Voraussetzungen der Zitatfreiheit

Nicht jede Textzitierung ist zulässig. Es sind vielmehr folgende Voraussetzungen zu beachten:

1. Belegfunktion:

Wenn der Autor eines Artikels ein Zitat verwenden möchte, muss zuvor eine eigenständige geistige Auseinandersetzung des Autors mit dem jeweils relevanten Thema stattgefunden haben, so dass das Zitat lediglich als Beleg für die dargestellte eigene Ansicht dient. Der BGH hat ausdrücklich klargestellt (BGH, Urteil vom 30.11.2011, Az: I ZR 212/10), dass ein Zitat nicht lediglich um seiner selbst willen oder völlig zusammenhanglos oder zur rein informierenden Berichterstattung verwendet werden darf. Es muss eigene Ansichten belegen!

2. Zitatlänge:

Ein zitierter Text muss so kurz wie möglich gefasst sein, in etwa 1/4-1/3 des übernommenen Texts. Es darf nur so viel zitiert werden, wie erforderlich ist, um die eigenen Ansichten zu belegen.

3. Keine Textveränderung:

Der zitierte Text darf nicht verändert werden. Kürzungen oder Auslassungen des zitierten Textes sind möglich, müssen aber entsprechend gekennzeichnet sein, zum Beispiel durch eckige Klammern ( […] ).
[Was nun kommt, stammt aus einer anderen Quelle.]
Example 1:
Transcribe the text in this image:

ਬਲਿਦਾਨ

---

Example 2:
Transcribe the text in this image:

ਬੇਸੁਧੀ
4. Zitat hervorheben:Der zitierte Text ist als Zitat darzustellen und entsprechend kenntlich zu machen. Dies kann durch Markierungen oder zum Beispiel auch die Verwendung von Anführungszeichen geschehen.

5. Quellenangabe:

Erforderlich ist auch, dass die entsprechenden Quellen so genau wie möglich, zum Beispiel durch Benennung des Autors und der exakten Fundstelle, offen gelegt werden.

Fazit

Die vorliegende Entscheidung zeigt, dass die Zitierung von Textinhalten - sofern sie nur als Zitat gekennzeichnet sind, wie oftmals angenommen wird - nicht ohne weiteres zulässig ist. Bei jeder Zitierung muss vorher geprüft werden, ob es sich um ein urheberrechtlich geschütztes Werk handelt und dieses, wenn keine Genehmigung mittels Urheberrechtsinhabers vorliegt, durch die Voraussetzungen der Zitatfreiheit geschützt ist. Ansonsten können Unterlassungs- und Schadensersatzansprüche wegen Urheberrechtsverletzungen drohen.